Dying beauties: the wooden buildings of Istanbul - benbreen
http://www.inenart.eu/?p=17305

======
jballanc
There are a number of examples of this architectural style, but much better
preserved, along the side streets near the Ayasofya (Hagia Sophia).

That said...I'm honestly not the least bit surprised that many of these places
are falling into disrepair. At the same time, I wouldn't ascribe it to
gentrification or any ill will by the middle class, looking to replace them
with new construction, toward immigrants too poor to maintain them.

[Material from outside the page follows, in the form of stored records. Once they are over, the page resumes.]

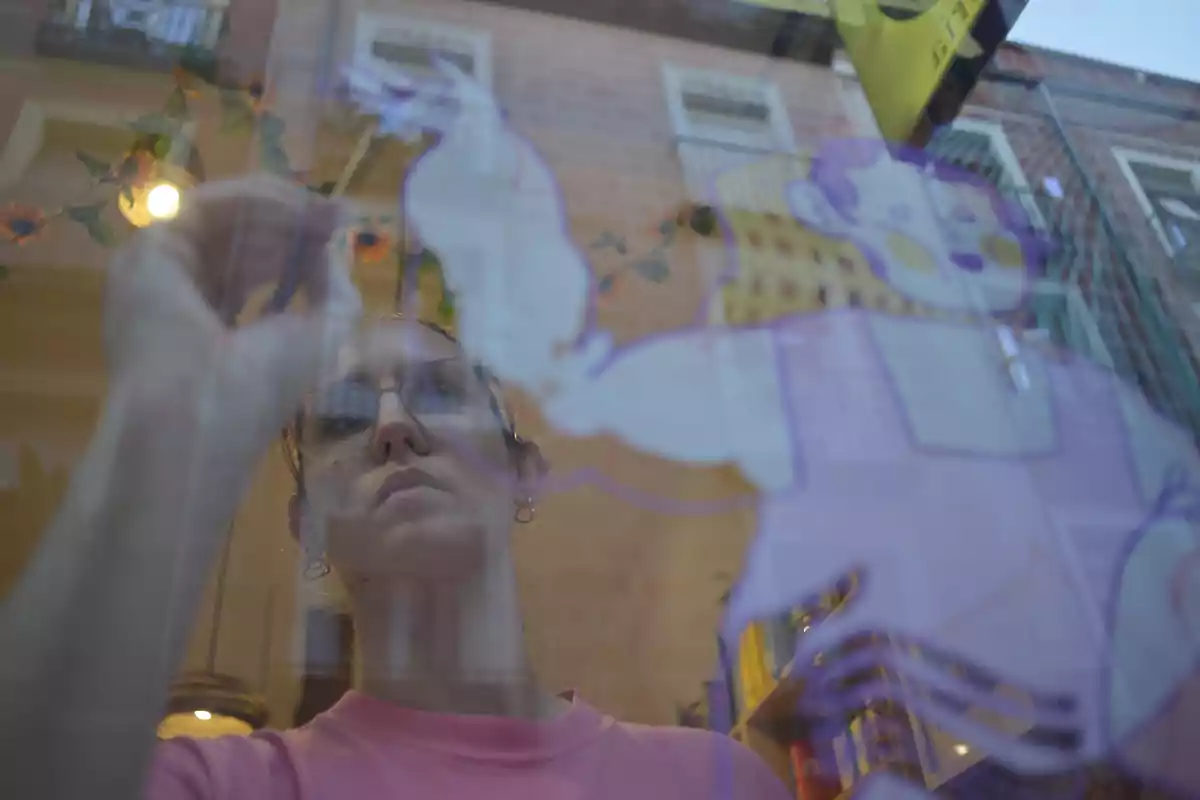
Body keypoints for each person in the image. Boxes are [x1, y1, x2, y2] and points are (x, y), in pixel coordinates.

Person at [0, 176, 790, 800]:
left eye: (438, 393)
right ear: (306, 527)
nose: (390, 426)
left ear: (524, 471)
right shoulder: (221, 787)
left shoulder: (713, 783)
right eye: (343, 416)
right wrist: (167, 418)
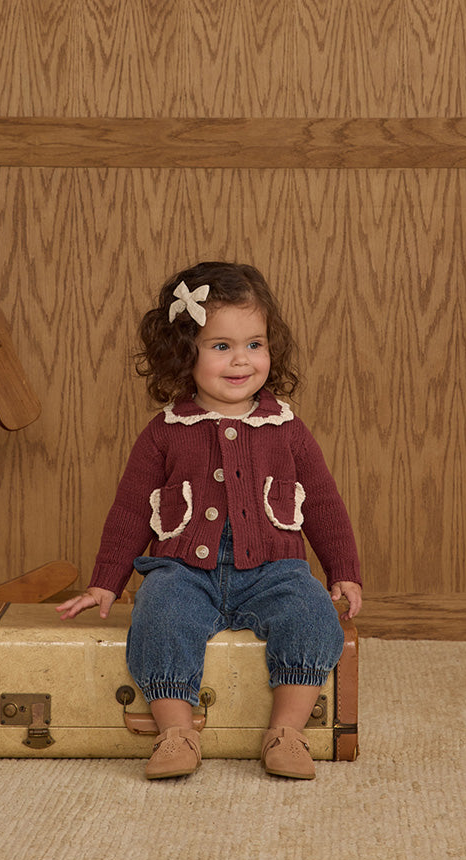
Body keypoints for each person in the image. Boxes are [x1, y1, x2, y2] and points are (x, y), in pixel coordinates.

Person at [57, 261, 362, 781]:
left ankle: (288, 732)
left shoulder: (285, 427)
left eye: (255, 344)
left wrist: (343, 570)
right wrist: (106, 582)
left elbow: (325, 503)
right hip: (184, 571)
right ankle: (176, 733)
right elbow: (131, 509)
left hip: (274, 569)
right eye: (221, 346)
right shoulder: (166, 431)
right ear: (184, 353)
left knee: (311, 614)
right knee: (158, 614)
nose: (242, 360)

This is just how Istanbul is. The city is _so_ old that there's not really any
point in placing special value on something that might be _merely_ one or two
(or even three) hundred years old. It's not that Istanbul is in any hurry to
tear down old construction. The city is just ruthlessly pragmatic. The product
of millennia of settlement built upon settlement built upon settlement...it
really is unlike quite any other place in the world.

------
whoopdedo
There are two photos showing a wooden building between two newer structures.
In the first the neighboring buildings are brick. The architect there
decorated the buildings so they matched the wood next door. The other shows
concrete buildings. They wood house in that photo looks out of place.

------
guard-of-terra
Some places are lucky to have stone. They have good architecture that lasts
(looking at you Italy). Other are not so lucky, one fire or one century away
from having nothing.

------
phillipadsmith
The post appears to be gone now...?